- Reunião do Copom ocorre entre 27 e 28 de janeiro de 2026, com expectativa de manutenção da Selic em 15% ao ano.
- Santander afirma que o comunicado deve ser parecido com o de dezembro e pode ser interpretado como hawkish pelo mercado, devido a mudanças pequenas nos índices macro.
- Inflação fechou 2025 em 4,26%, mas componentes como serviços permanecem pressionados; projeção para o terceiro trimestre de 2027 fica em torno de 3,2%.
- A atividade econômica segue resiliente: IBC-Br subiu 0,7% em novembro; desemprego em 5,2% e salários reais em alta.
- Perspectivas de cortes: Itaú BBA espera manutenção unânime e início de cortes em março; XP diz que flexibilização depende de reformas fiscais e do cenário pós-eleitoral, com expectativa de cinco cortes de 0,50 ponto, até chegar a 12,50% na Selic.

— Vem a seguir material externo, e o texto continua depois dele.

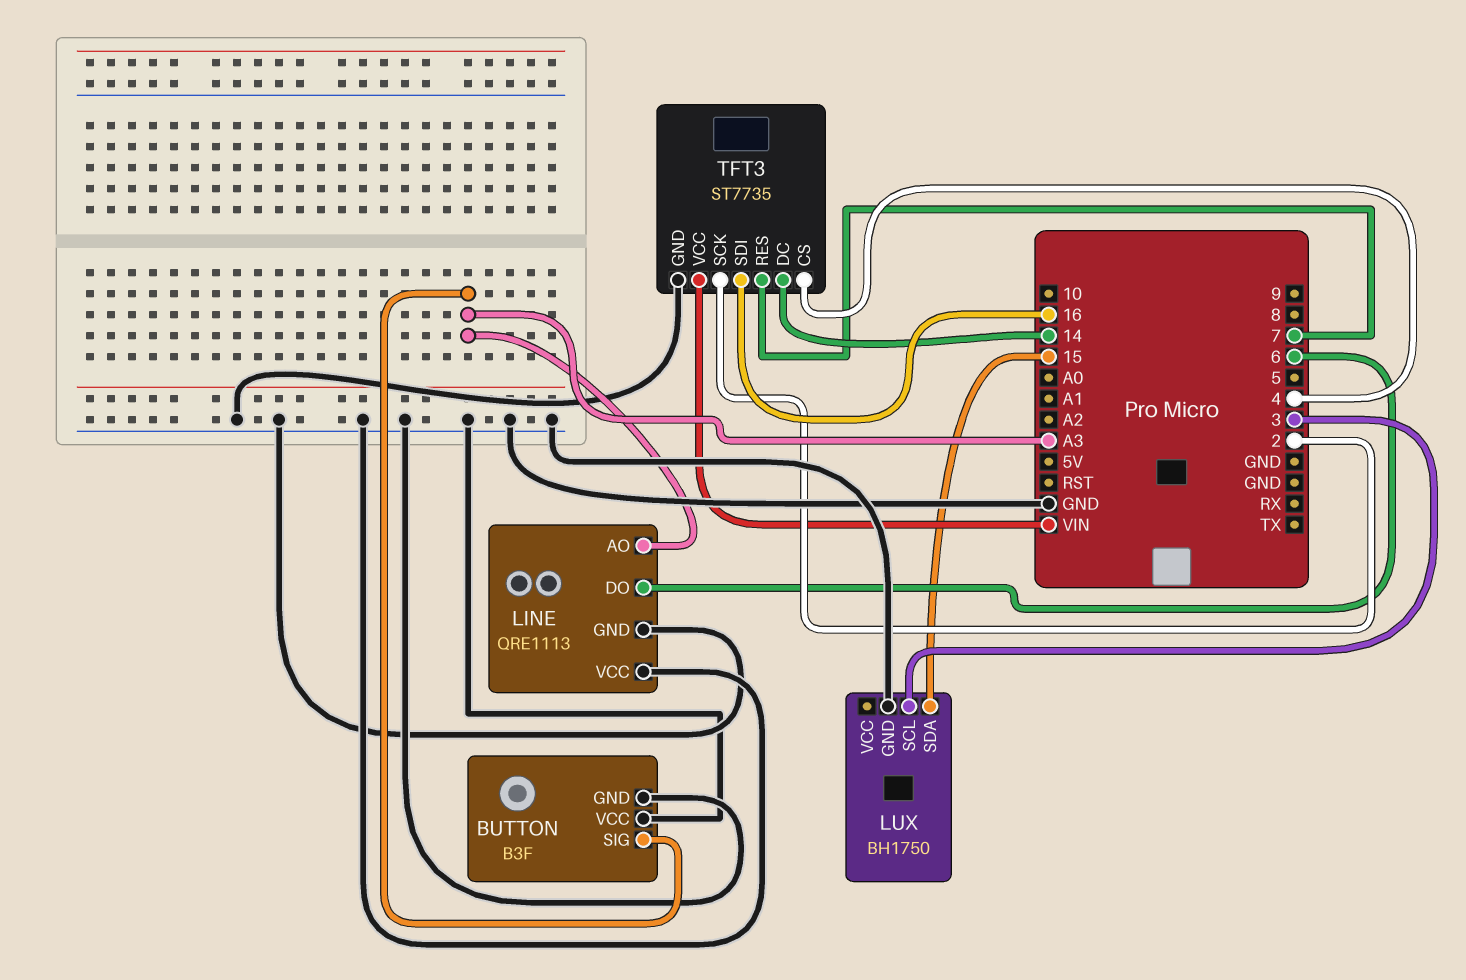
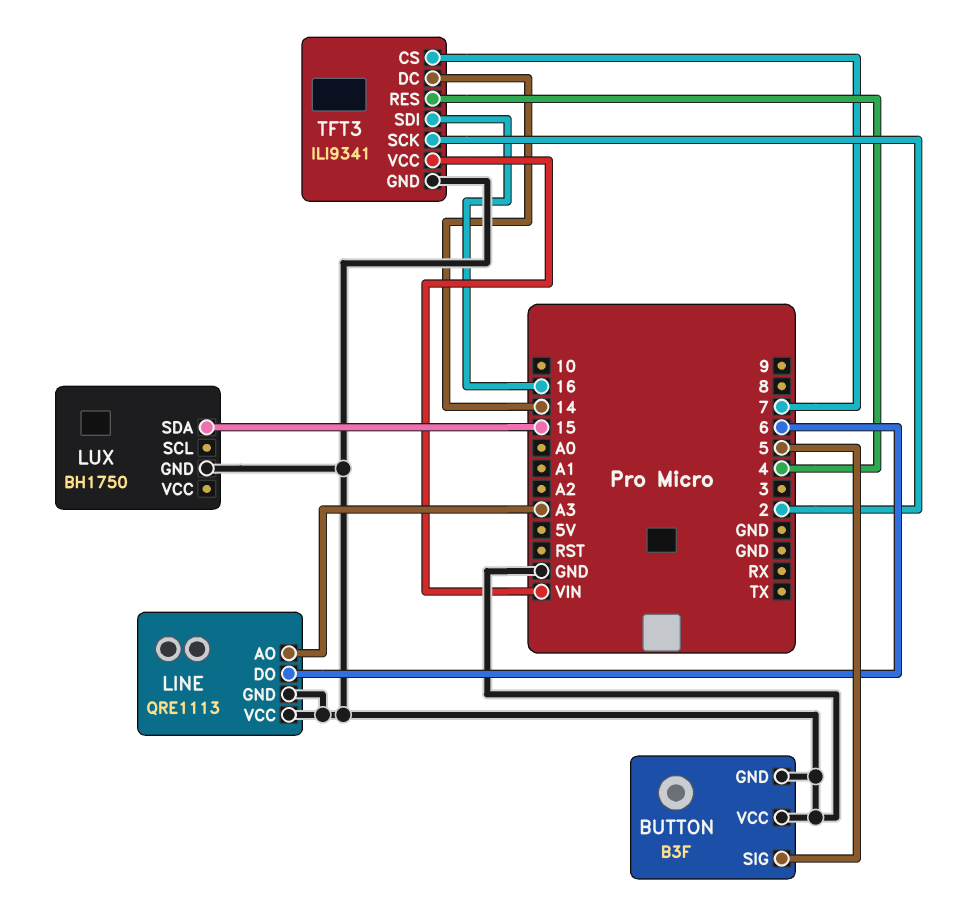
BUTTON pin SIG: A3 -> 5
LUX pin SCL: 3 -> none
TFT3: ST7735 -> ILI9341
TFT3 pin CS: 4 -> 7
TFT3 pin RES: 7 -> 4

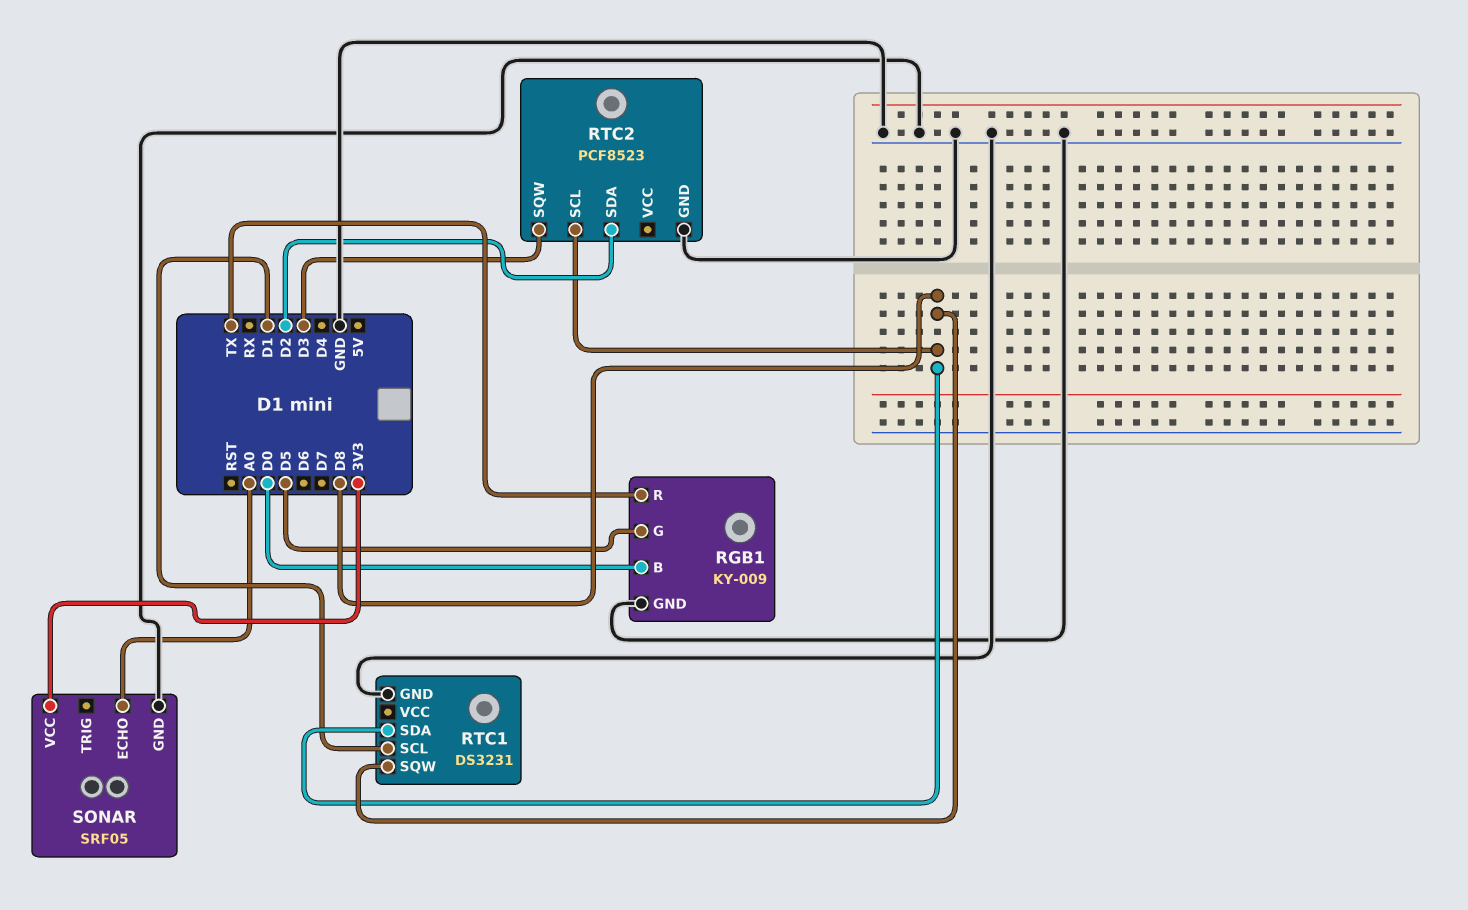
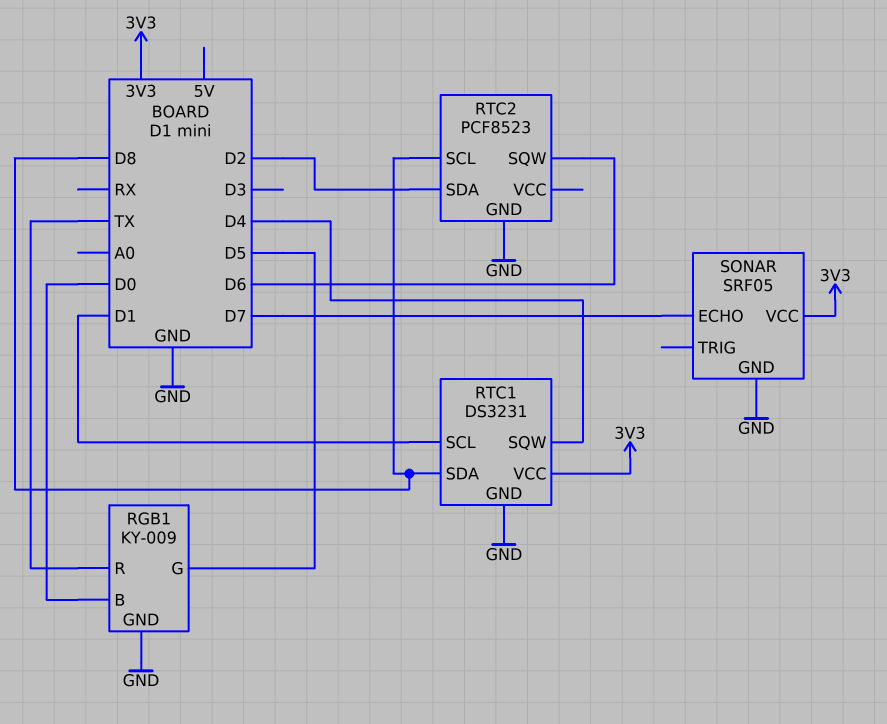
RTC1 pin SQW: D8 -> D4
RTC1 pin VCC: none -> 3V3
RTC2 pin SQW: D3 -> D6
SONAR pin ECHO: A0 -> D7

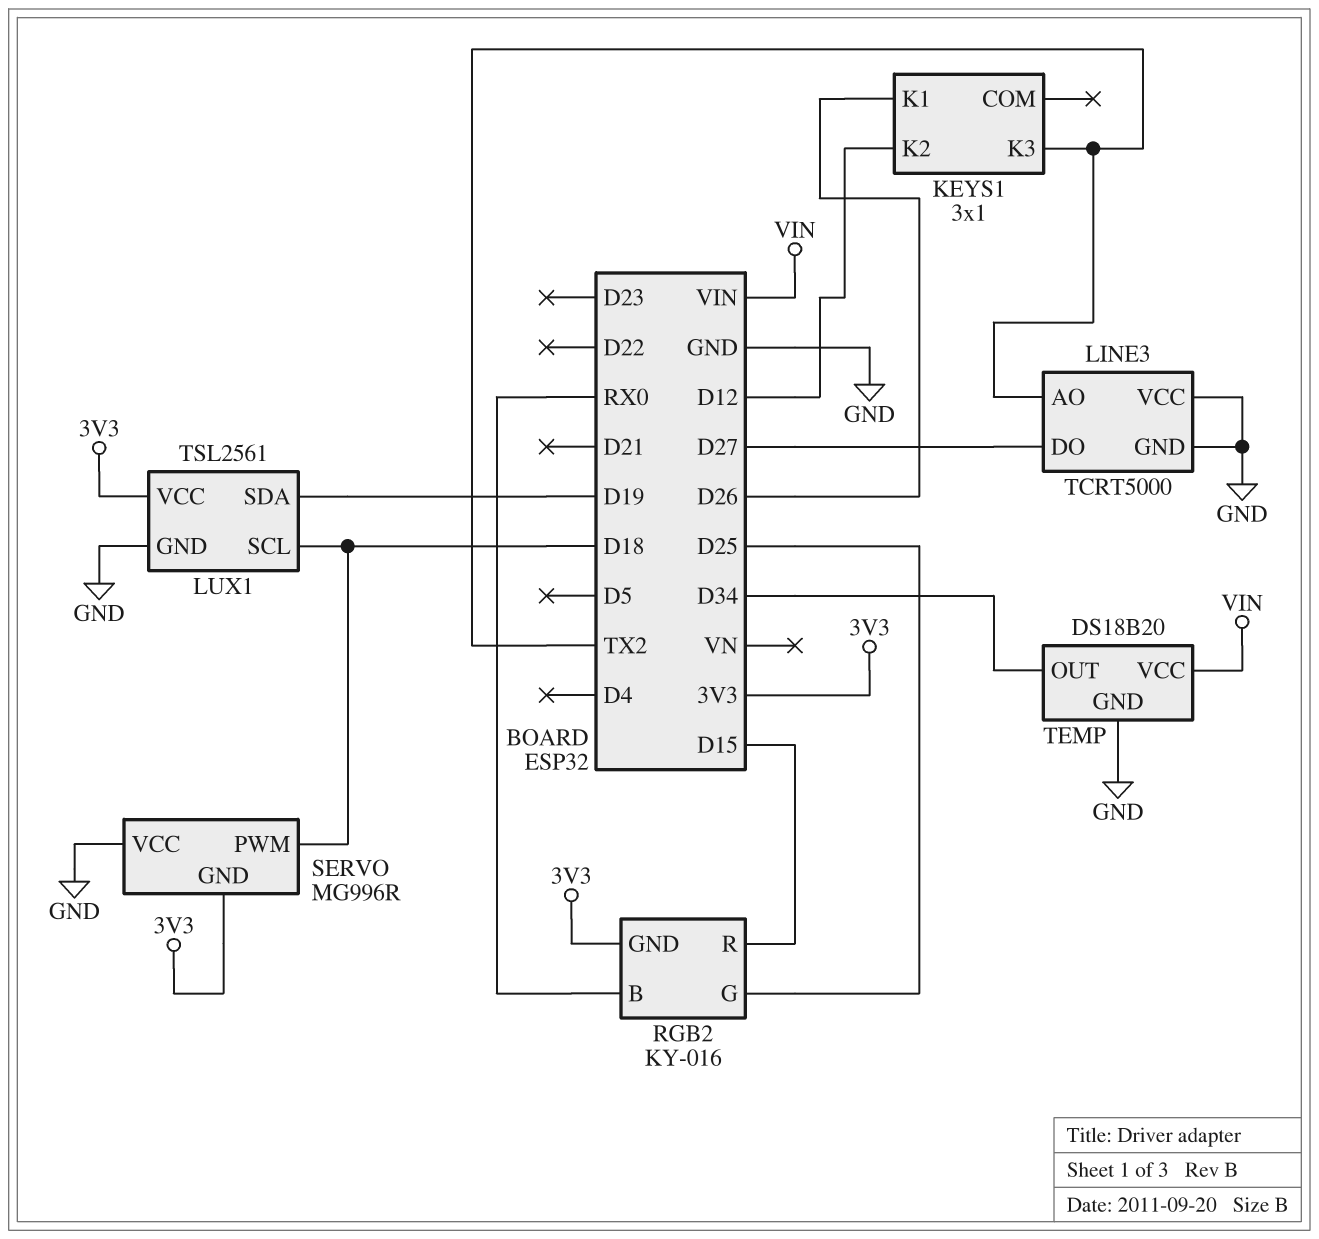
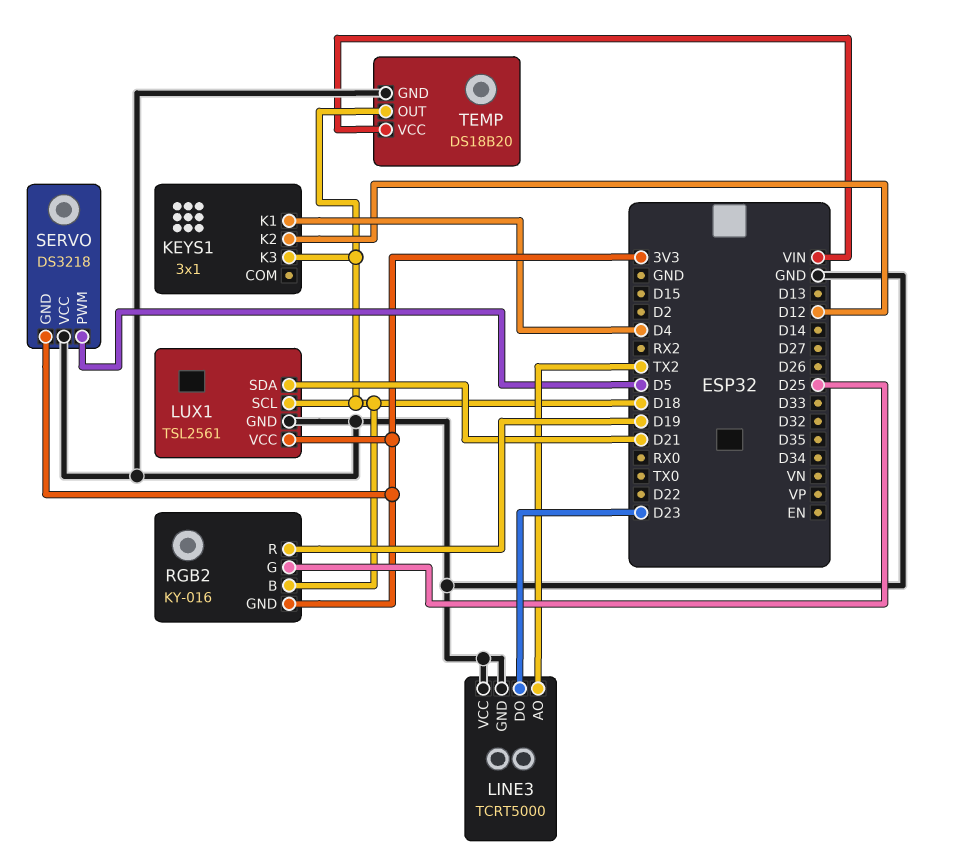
KEYS1 pin K1: D26 -> D4
KEYS1 pin K3: TX2 -> D18
LINE3 pin DO: D27 -> D23
LUX1 pin SDA: D19 -> D21
RGB2 pin B: RX0 -> D18
RGB2 pin R: D15 -> D19
SERVO: MG996R -> DS3218
SERVO pin PWM: D18 -> D5
TEMP pin OUT: D34 -> D18

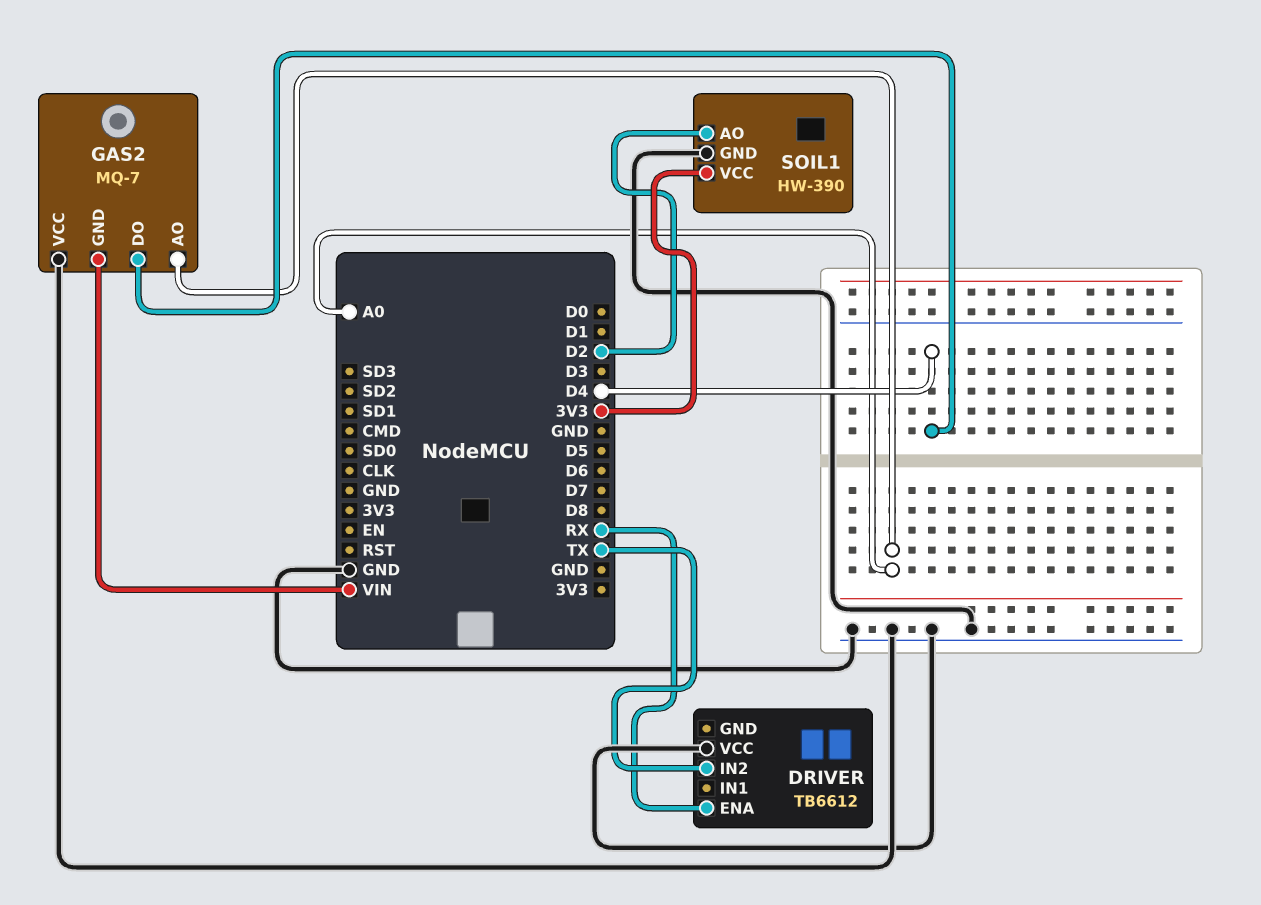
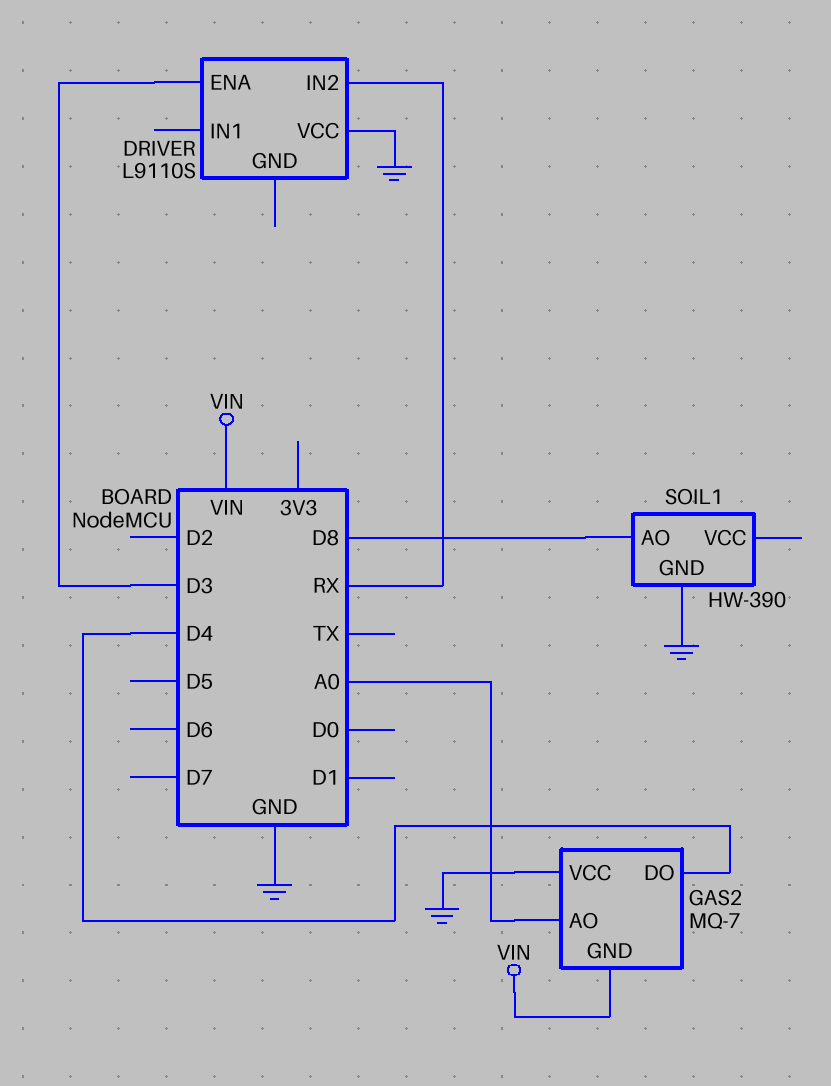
DRIVER: TB6612 -> L9110S
DRIVER pin ENA: RX -> D3
DRIVER pin IN2: TX -> RX
SOIL1 pin AO: D2 -> D8
SOIL1 pin VCC: 3V3 -> none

O Copom (Comitê de Política Monetária) se reúne nos dias 27 e 28 de janeiro de 2026 para a primeira reunião do órgão neste ano. A expectativa de especialistas é pela manutenção da Selic em 15% ao ano, mantendo a estratégia de cautela adotada no fim de 2025. O tema central é consolidar a postura de desinflação sem precipitar cortes.
Segundo o Santander, o comunicado deve repetir o tom da reunião de dezembro, o que pode ser interpretado pelo mercado como hawkish diante de poucos sinais de mudança na inflação e na atividade. Embora a inflação tenha desacelerado, alguns componentes seguem pressionados, especialmente serviços. A projeção de inflação do BC para o terceiro trimestre de 2027 permanece acima do centro da meta.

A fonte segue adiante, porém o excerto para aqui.